I don't think this will ever happen. In any country, ever. The sheer cost of that for the government would be unbearable so shifting that weight to relatives and quite unfortunately, letting people perish from the lack of care they need is what anyone in position of power will choose 100% of the time.
But it would be nice to imagine a sound-proofed, dark facility with 24/7 care tailored to everyone's needs. Last time I was in the hospital my carer had to bring a rice cooker, rice and quinoa and prepare me food in the room because the hospital literally doesn't expect people being only able to eat a limited diet.
I don't know what terms these different things come under/of the system so bear with me.

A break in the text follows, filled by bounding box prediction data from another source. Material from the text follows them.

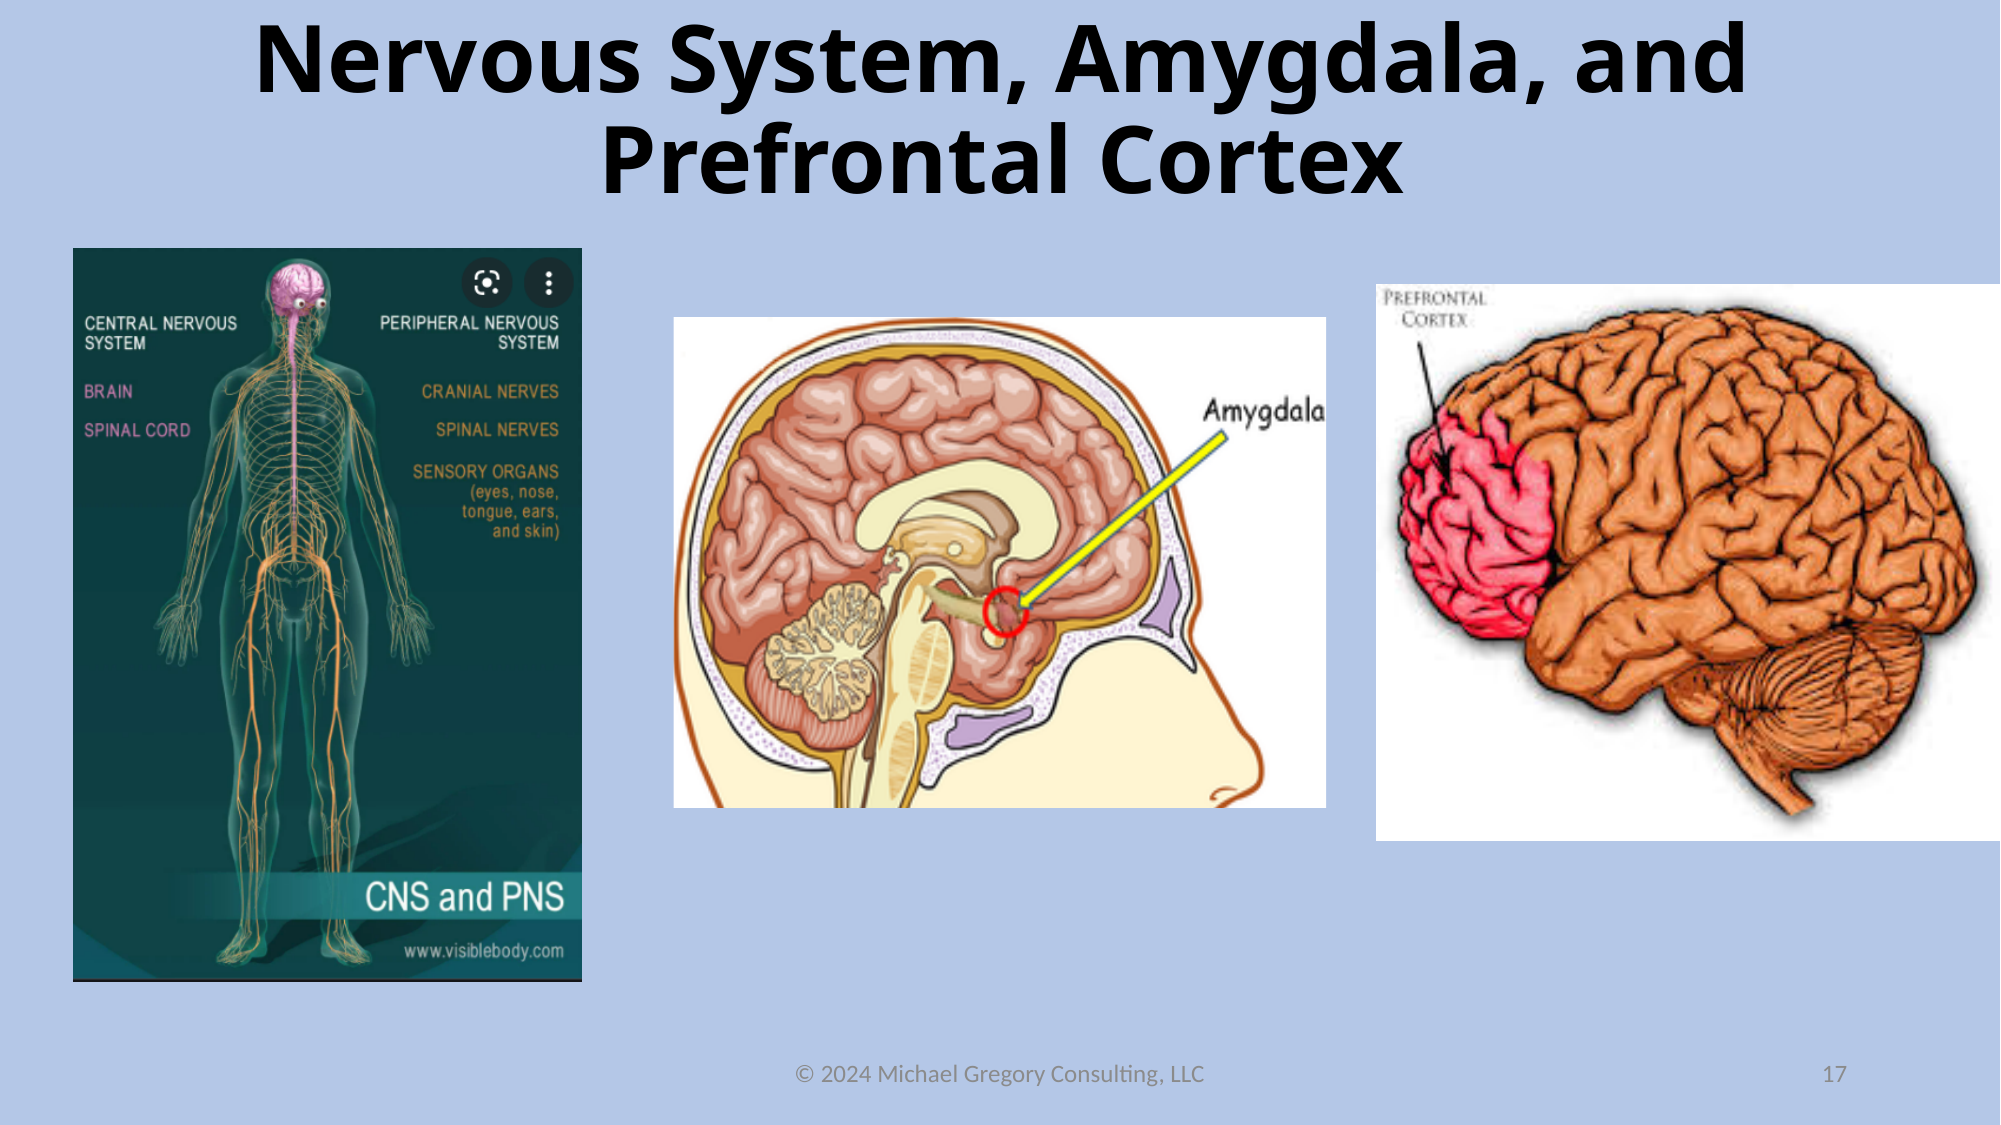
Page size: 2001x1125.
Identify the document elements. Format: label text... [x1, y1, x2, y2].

picture [73, 248, 582, 982]
picture [1376, 284, 2000, 841]
title Nervous System, Amygdala, and Prefrontal Cortex [24, 4, 1979, 222]
slide_number 17 [1412, 1042, 1863, 1103]
footer © 2024 Michael Gregory Consulting, LLC [662, 1042, 1338, 1103]
picture [673, 317, 1327, 808]
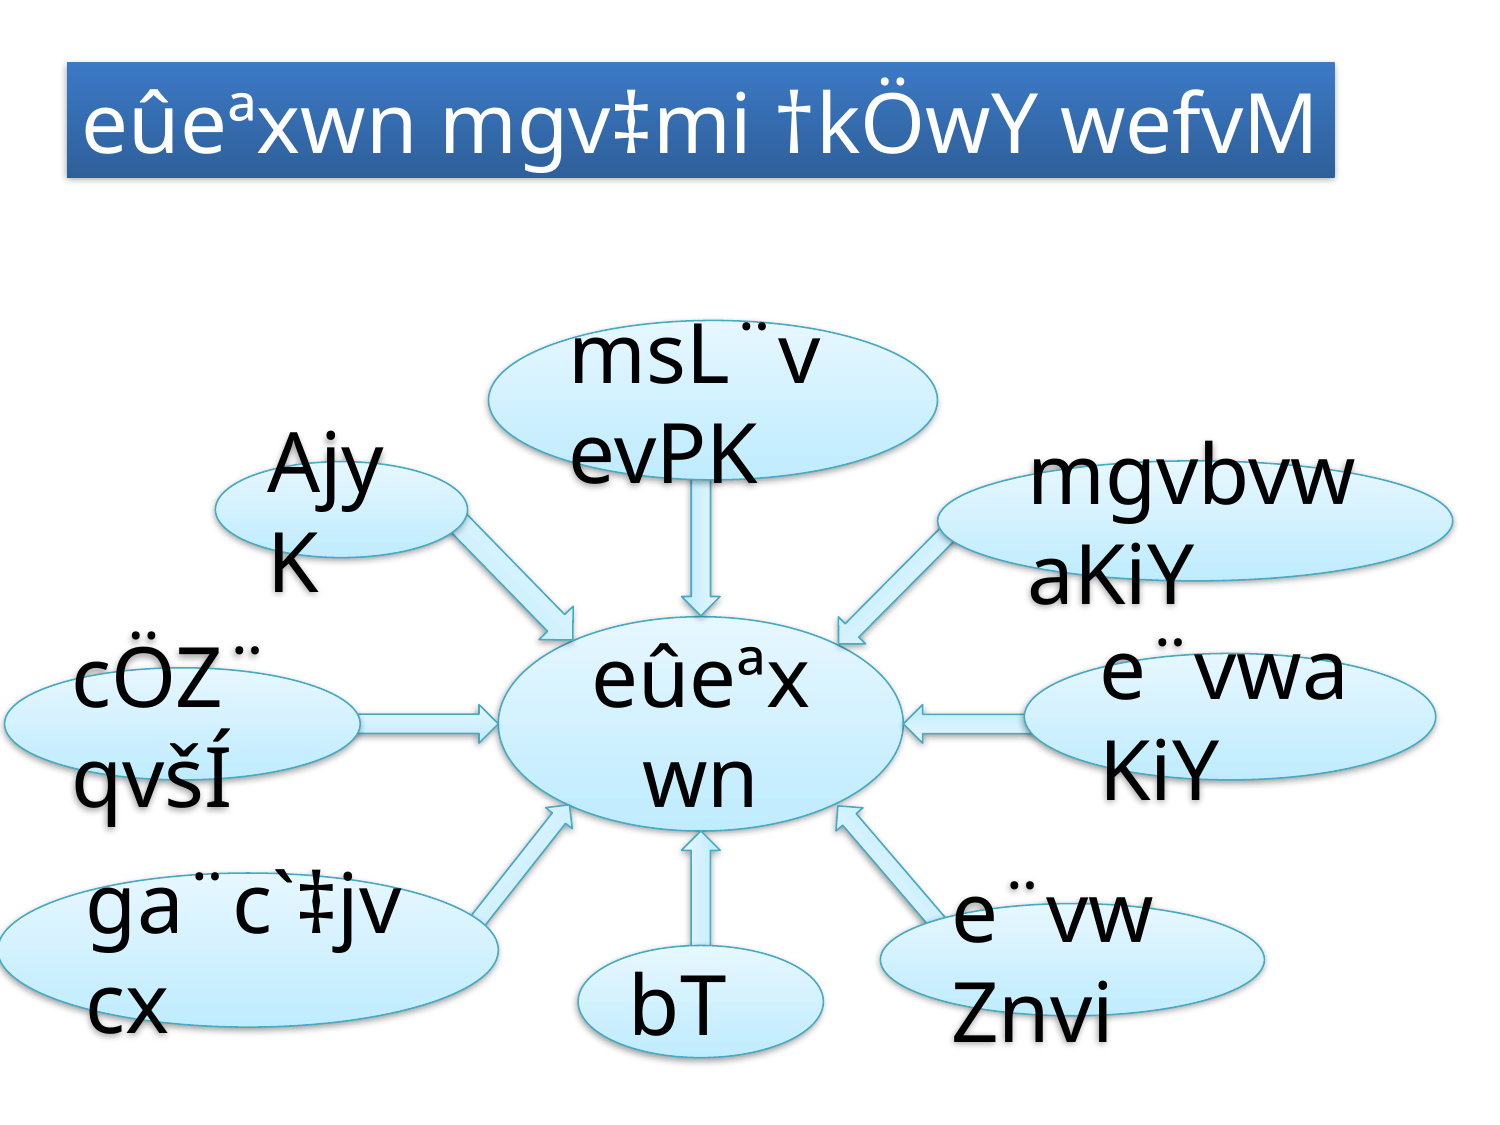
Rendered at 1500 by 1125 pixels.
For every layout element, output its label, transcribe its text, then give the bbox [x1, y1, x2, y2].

text_box cÖZ¨qvšÍ [3, 667, 361, 781]
text_box [902, 703, 1023, 744]
text_box AjyK [214, 460, 469, 559]
text_box bT [577, 944, 825, 1059]
text_box e¨vwaKiY [1023, 652, 1437, 781]
text_box eûeªxwn mgv‡mi †kÖwY wefvM [67, 62, 1335, 178]
text_box [455, 517, 574, 641]
text_box ga¨c`‡jvcx [0, 872, 500, 1028]
text_box [835, 805, 944, 921]
text_box msL¨vevPK [487, 319, 939, 481]
text_box [472, 804, 574, 924]
text_box e¨vwZnvi [879, 902, 1266, 1017]
text_box eûeªxwn [497, 616, 904, 832]
text_box [837, 532, 949, 645]
text_box mgvbvwaKiY [936, 460, 1454, 582]
text_box [680, 488, 721, 617]
text_box [361, 703, 499, 744]
text_box [680, 830, 721, 943]
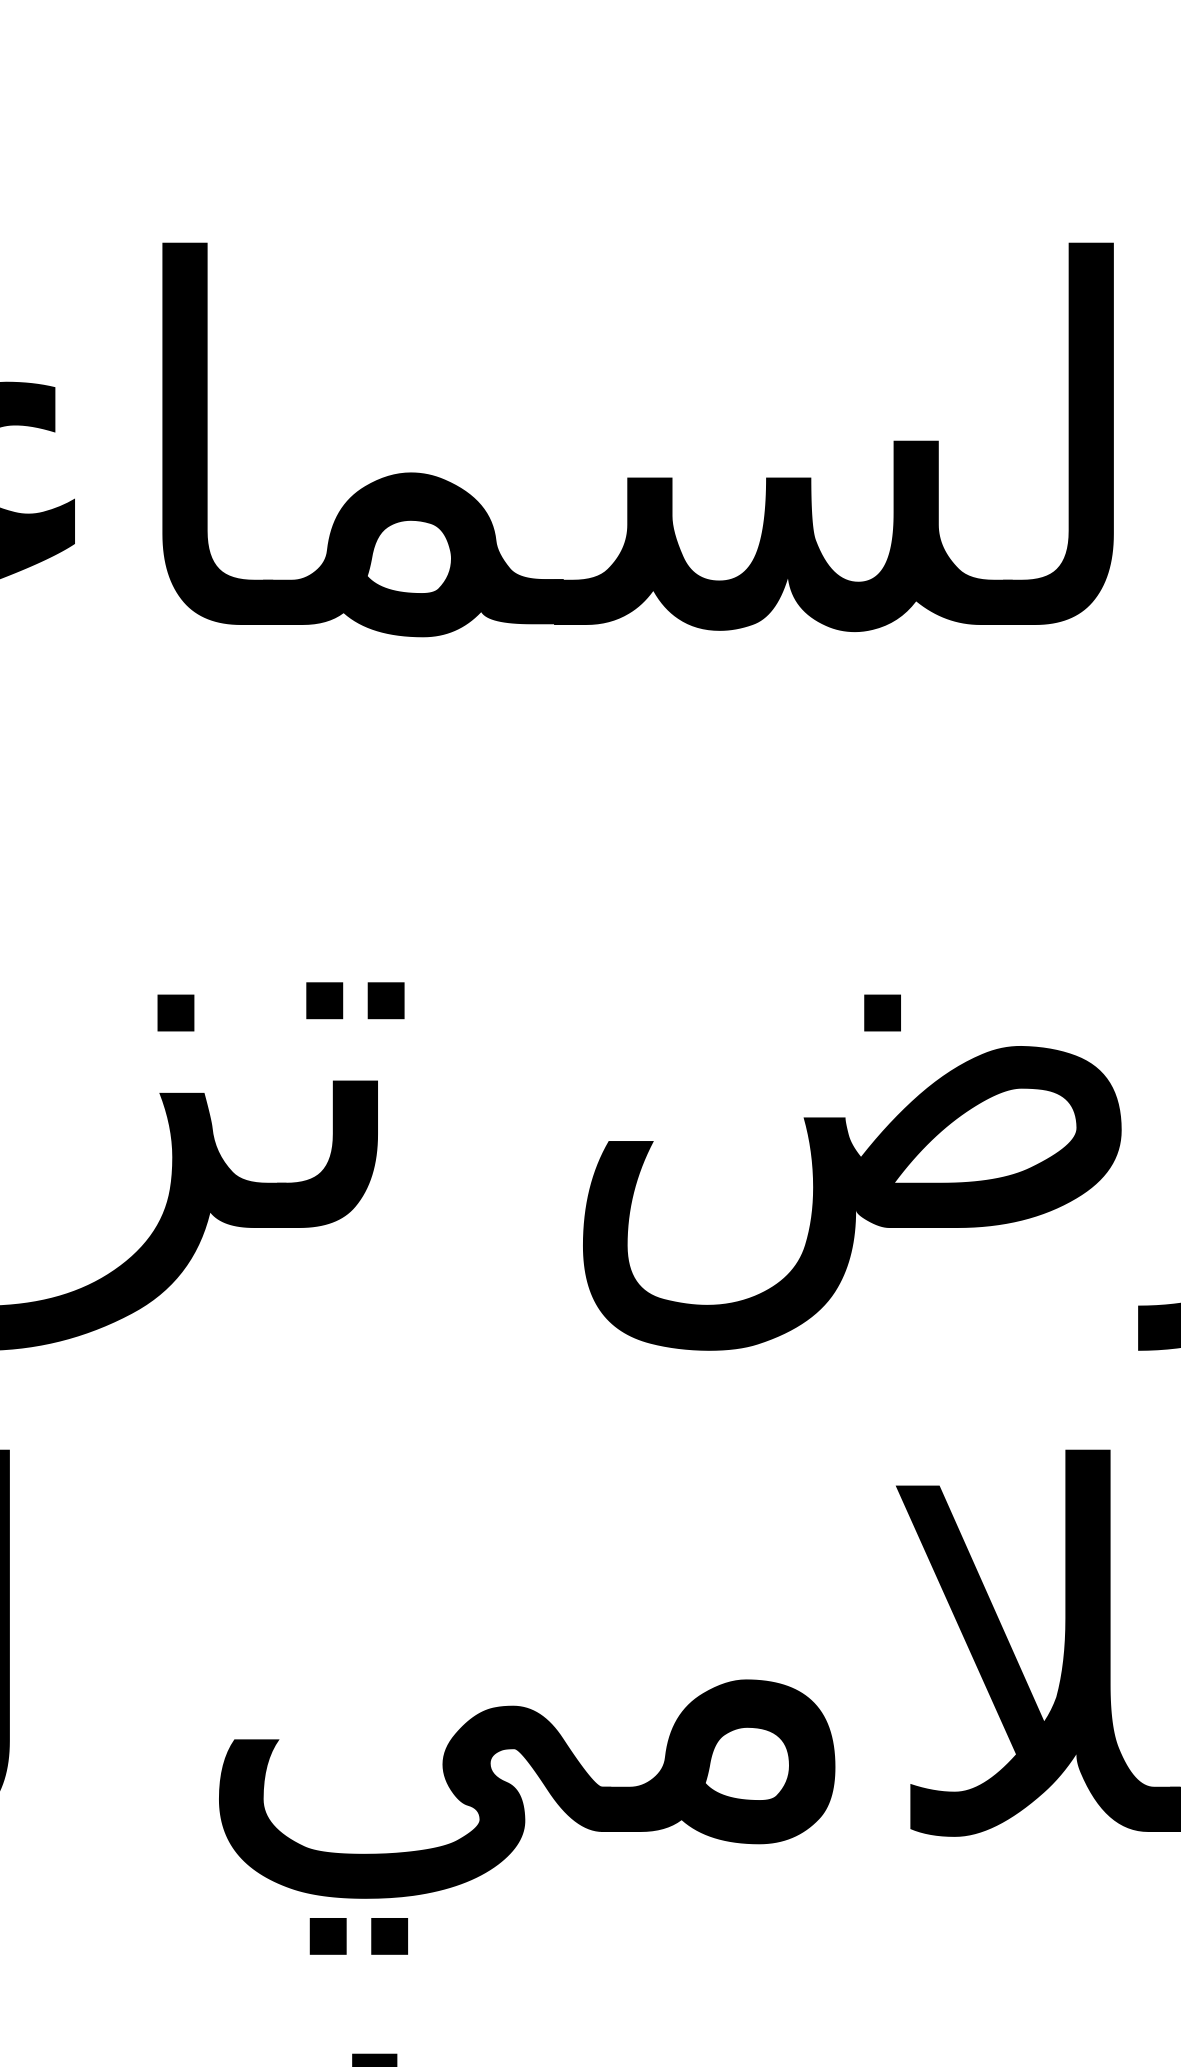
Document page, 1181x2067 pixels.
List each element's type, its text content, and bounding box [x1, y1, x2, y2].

list السماء والارض تزولان وكلامي لن يزول [0, 114, 1181, 2067]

But there are also 2 aspects to this.
The idea of a 'dedicated inpatient facility' vs it seems from hearing them described in different articles or whatnot that if someone ends up in hospital there are wards that in an ideal ward mean someone ends up on the ward that 'covers that area' even if said ward isn't dedicated to/just for x.
And at the moment throughout the system there is no place existing to put people - putting aside the whole needing side room thing (that I guess could come with 'attaching' that responsibility to a particular ward and then resources they need to cover what traffic might come into them and the different needs).
And no staff/place where anyone might be at all trained or familiar and so get responsibility for overall management and saying 'yes that's what they need' rather than lots of people with different theories guessing or arguing in meetings or 'group-thinking' by it being 'multi-disciplinary' as if 'more people who don't know about ME/CFS put together in a group = more knowledge of ME/CFS'
I've also heard of clinics having, there is a term for it that isn't coming to me, responsibility for 'being the person called if someone on any ward comes in with it, but broke their leg, maybe developed a comorbidity or has something more related like feeding issues' (and said person needs to obviously have options to hand to be able to implement those things albeit whether they are 'adjustments' to std processes/side room or 'treatment')
It would be useful if that same (term I can't think of - something like 'outposting'?) could work for eg someone who was a nurse or OT being able to more directly sort the systems that aren't set up for our type of illness in their assessments (and where the assessments involve a level of health many don't have), like 'liaising' but with a bit more power for things like equipment etc. so that processes can be made to match (without involving that patient to have to unwittingly take on that 'making it match' by being the 'first we've seen who is ill enough to need that')
And that's partly because that is sort of 2-way in informing the HCP of how the disability is going and because of the idea that without adjusting life someone will get worse due to how ME/CFS works as well as because of 'not being able to access x, do y task'. Having that reporting of successful sorting of environment and equipment at home or at work (and include adjustments there) is sort of useful to contextualise if someone is getting better or worse medically/health-wise.,
And because accessing it in itself becoming a 'workload to the patient' and because of the nature of the illness and how ill we are in ways that aren't understood there being a believability issue (when not thru medical confirmation but a patient trying to say they need vs want) and a 'this takes longer than the time alotted/whats needed isn't fitting what we offer' (both in appointment having enough time to understand an issue they don't realise is 'more than fatigue', unusual issues like bartering one symptom/issue vs another - and not sounding 'marioantoinette', and in what they are allowed to offer on what basis 'fitting' with behind the scenes inaccurate descriptors etc sort of need that 'expert sign-off' but also the patient having someone who can think of these ME/CFS specific things helping them too - it is
hard thinking of what it is we will deal with in different situations, what might help vs hinder then relating it to things, whether off-the-shelf or custom) something only possible if they have support that can be trusted and have the knowledge (both of the illness and where it heads, and of how that particular services system works) to get through said system as that workload in itself affects a patients health and gives them an invidious choice (is it worth making oneself more ill doing said work to get x which if quick might help long term, but might end up never getting it therefore just = 'wasted work')
I agree with
@Hutan that this is where the interaction with other 'providers' like the odd very good charity set-up might be where this sort of thing is normally seen as fitting.